End-to-end Deep Learning based Writer Identification

Writer identification is the task of finding the correct writer for a certain document. State-of-the-art
writer identification systems applying deep convolutional neural networks (CNN) consist of three
components [1] [2]. First of all, the local image patches are extracted based on the keypoints of
Scale-Invariant Feature Transform (SIFT). Subsequently, the local descriptors for these patches are
computed using the penultimate layer of a deep CNN. Finally, a global descriptor used for comparison
is computed by aggregation after embedding of local descriptors. For example, Keglevic et al.[1] map
image patches into a global descriptor using a triplet network followed by VLAD encoding.

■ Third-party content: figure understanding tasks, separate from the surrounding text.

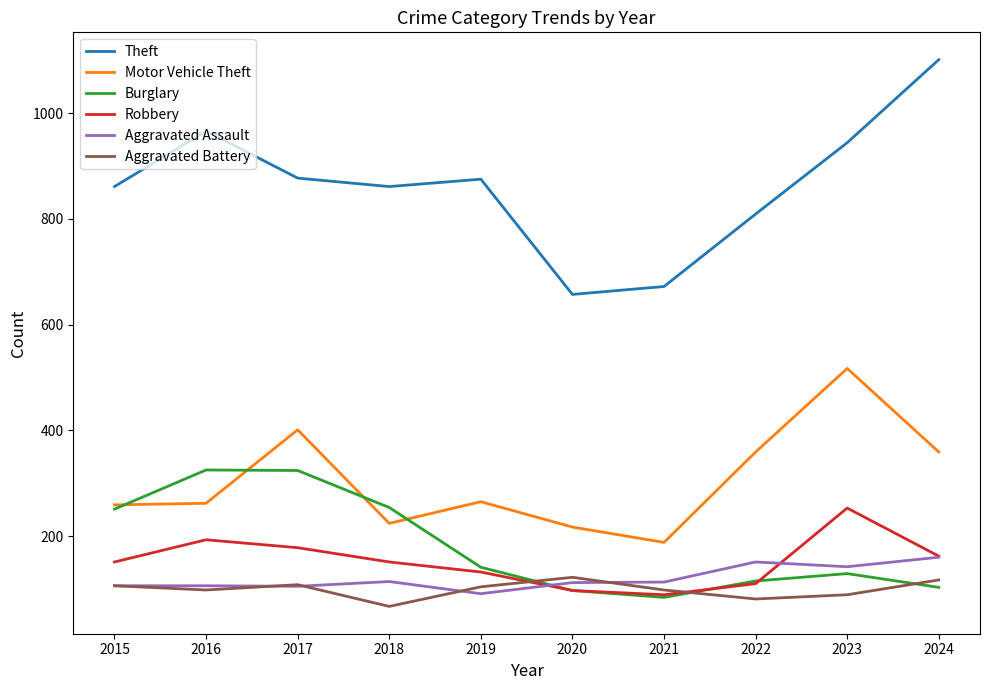

What is the spread (max minus min) of values at 2018?

794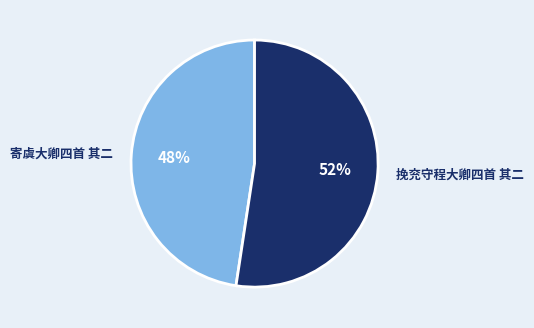

How many segments does this pie chart have?

2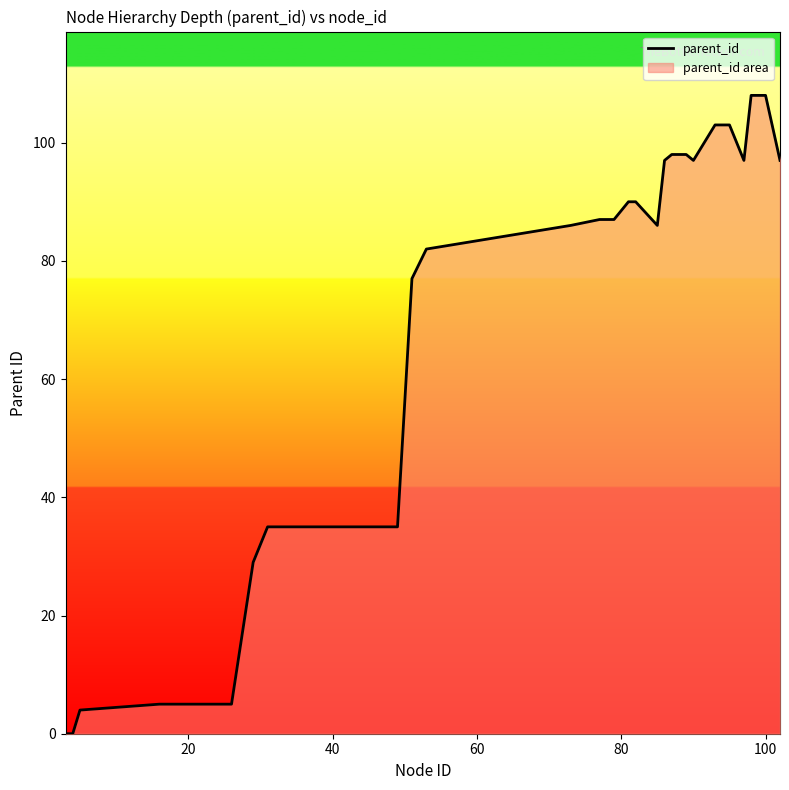

How many values exceed 86?

14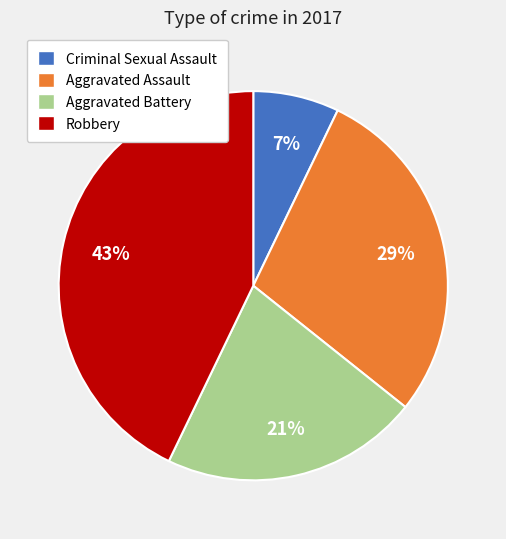

Is there any slice that represents more than half of the pie?

No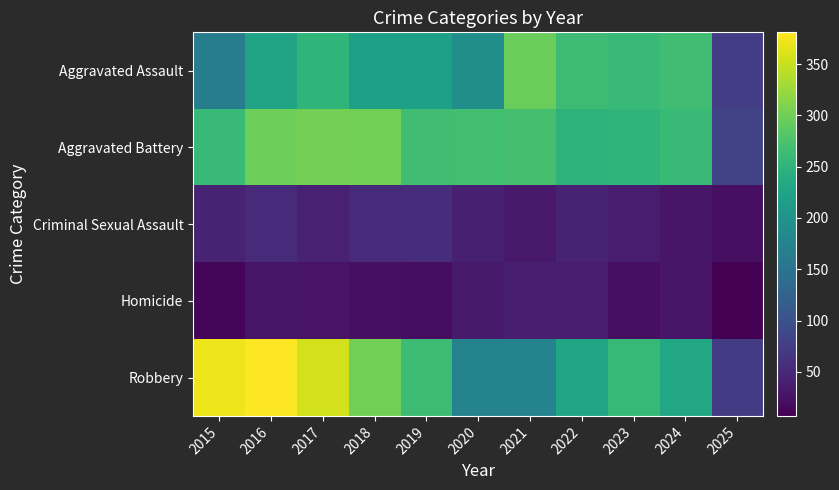

Count the number of data series in this chart.

5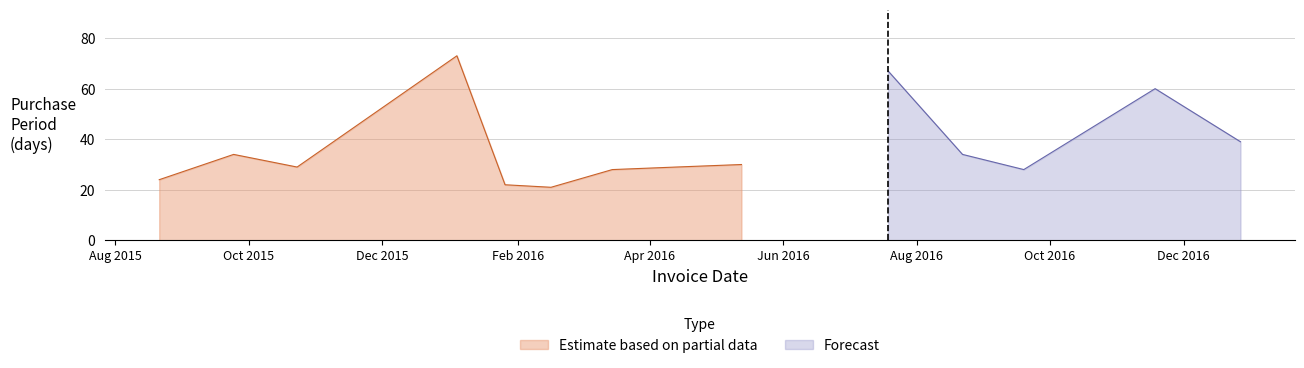

Between 2016-01-04 and 2015-10-23, which is larger?

2016-01-04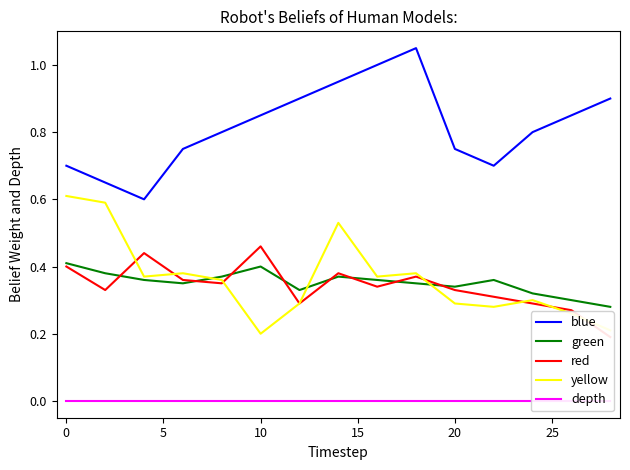

The yellow series shows 0.3 at 10. True or false?

False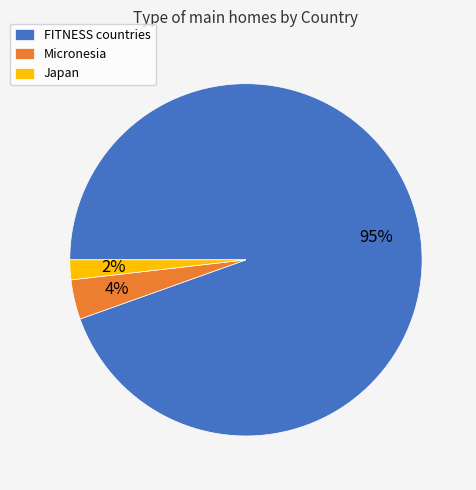

To the nearest percent, what portion does Micronesia represent?

4%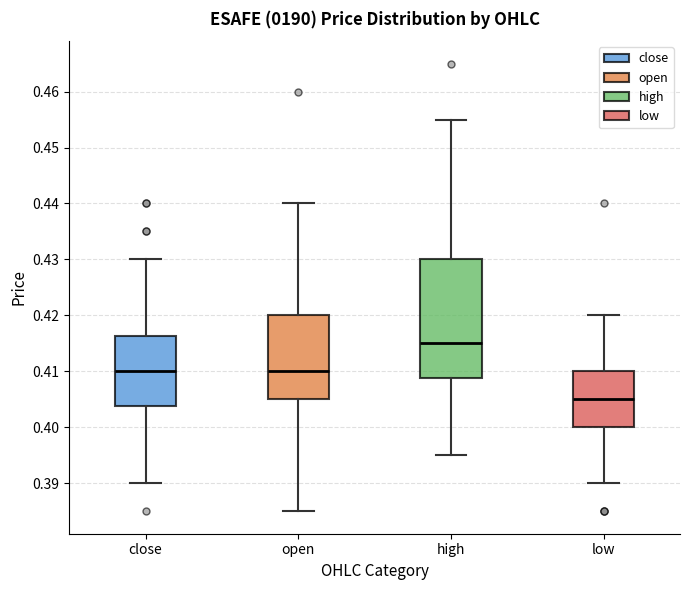

Reading left to right, transcribe this box plot: for each box, give where its median line is, the range the box spans, and where its two whiskers end, as read against the y-axis. The values are not printed on the chart, so give them approximately, as read against the axis.

close: median 0.410, box 0.404 to 0.416, whiskers 0.390 to 0.430
open: median 0.410, box 0.405 to 0.420, whiskers 0.385 to 0.440
high: median 0.415, box 0.409 to 0.430, whiskers 0.395 to 0.455
low: median 0.405, box 0.400 to 0.410, whiskers 0.390 to 0.420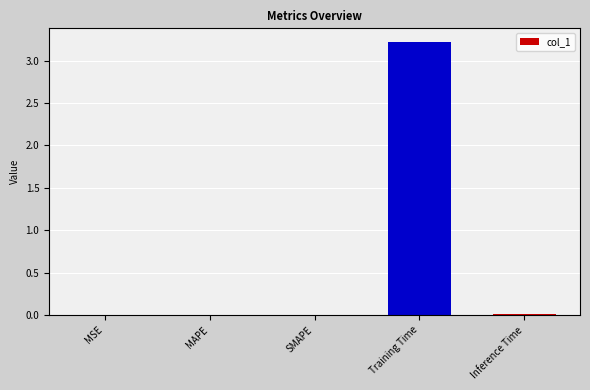

Which has a higher value, Training Time or MAPE?

Training Time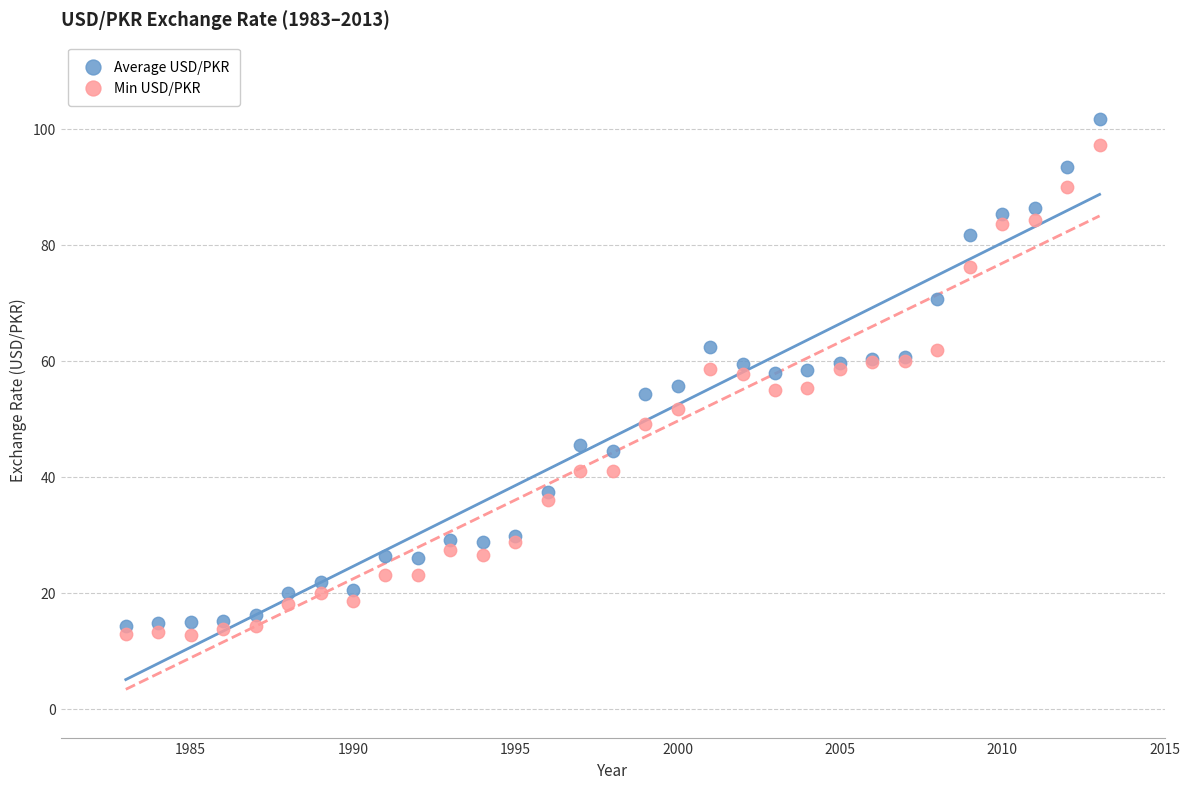

Which series contains the highest Y value?

Average USD/PKR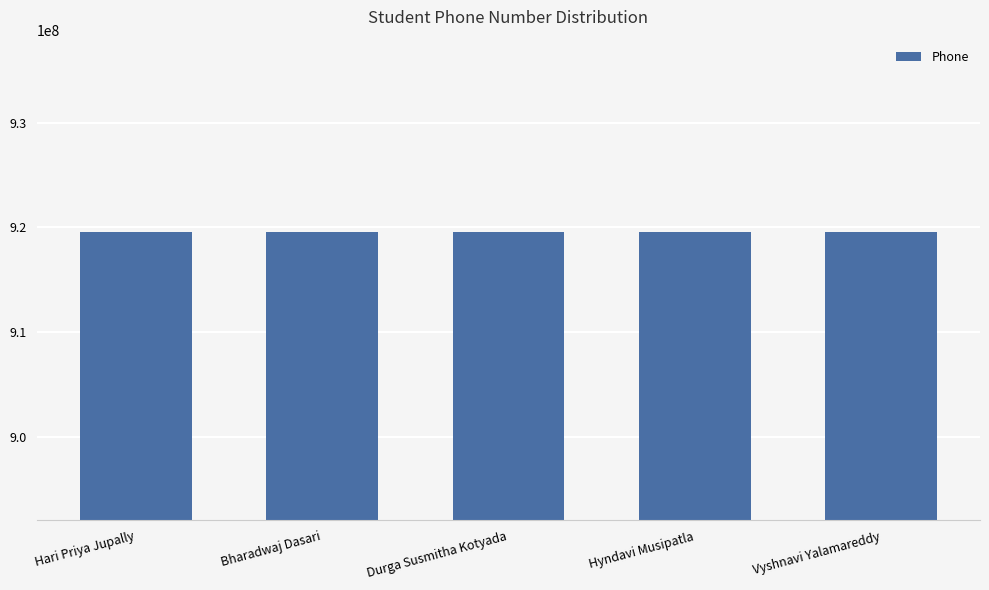

What is the label of the 2nd bar from the right?

Hyndavi Musipatla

However, the above systems, which comprise of three individual algorithmic components, still have
disadvantages that the patch extraction and feature encoding are not able to be optimized in an end-
to-end fashion. Ren et al. [3] introduce a Region Proposal Network (RPN) to generate high-quality
region proposal with a deep network. The RPN which shares convolutional layers with object detection
networks needs nearly none additional computation. Moreover, Zhang et al. [4] generalize VLAD
encoding and propose a Deep Texture Encoding Network (Deep-TEN) with a learnable encoding layer
that achieves supervised feature aggregation. Instead of using an average pooling, Christlein et al. [5]
propose to use Deep Generalized Max Pooling (DGMP) for the computation of the weights of local
activation vectors in order to balance frequent and rare embeddings that consist of locally coherent
activations.
In this work, the currently keypoints based patch extraction part is replaced by integrating it into the
RPN. The VLAD encoding part is replaced by Deep-TEN layer. Meanwhile, the currently average
pooling mechanism would be exchanged by DGMP. Ultimately, an end-to-end trainable network for
writer identification should be established.
The thesis consists of the following milestones:
• Incorporating RPN, Deep-TEN layer and DGMP into a neural network.
• Evaluating performance on the ICDAR17 competition dataset on historical document writer
identification [6].
• Comparing the effects of each stage against its non-deep learning part.
• Further experiments regarding learning procedure and network architecture.
The implementation should be done in Python.

[1] M. Keglevic, S. Fiel, and R. Sablatnig. Learning features for writer retrieval and identification using triplet
cnns. In 2018 16th International Conference on Frontiers in Handwriting Recognition (ICFHR), pages
211–216, Aug 2018.
[2] Vincent Christlein, Martin Gropp, Stefan Fiel, and Andreas K. Maier. Unsupervised feature learning for
writer identification and writer retrieval. 2017 14th IAPR International Conference on Document Analysis
and Recognition (ICDAR), 01:991–997, 2017.
[3] Shaoqing Ren, Kaiming He, Ross Girshick, and Jian Sun. Faster r-cnn: Towards real-time object detection
with region proposal networks. In C. Cortes, N. D. Lawrence, D. D. Lee, M. Sugiyama, and R. Garnett,
editors, Advances in Neural Information Processing Systems 28, pages 91–99. Curran Associates, Inc., 2015.
[4] Hang Zhang, Jia Xue, and Kristin Dana. Deep ten: Texture encoding network. In The IEEE Conference on
Computer Vision and Pattern Recognition (CVPR), July 2017.
[5] Vincent Christlein, Lukas Spranger, Mathias Seuret, Anguelos Nicolaou, Pavel Král, and Andreas Maier.
Deep generalized max pooling. 2019.
[6] S. Fiel, F. Kleber, M. Diem, V. Christlein, G. Louloudis, S. Nikos, and B. Gatos. Icdar2017 competition on
historical document writer identification (historical-wi). In 2017 14th IAPR International Conference on
Document Analysis and Recognition (ICDAR), volume 01, pages 1377–1382, Nov. 2018.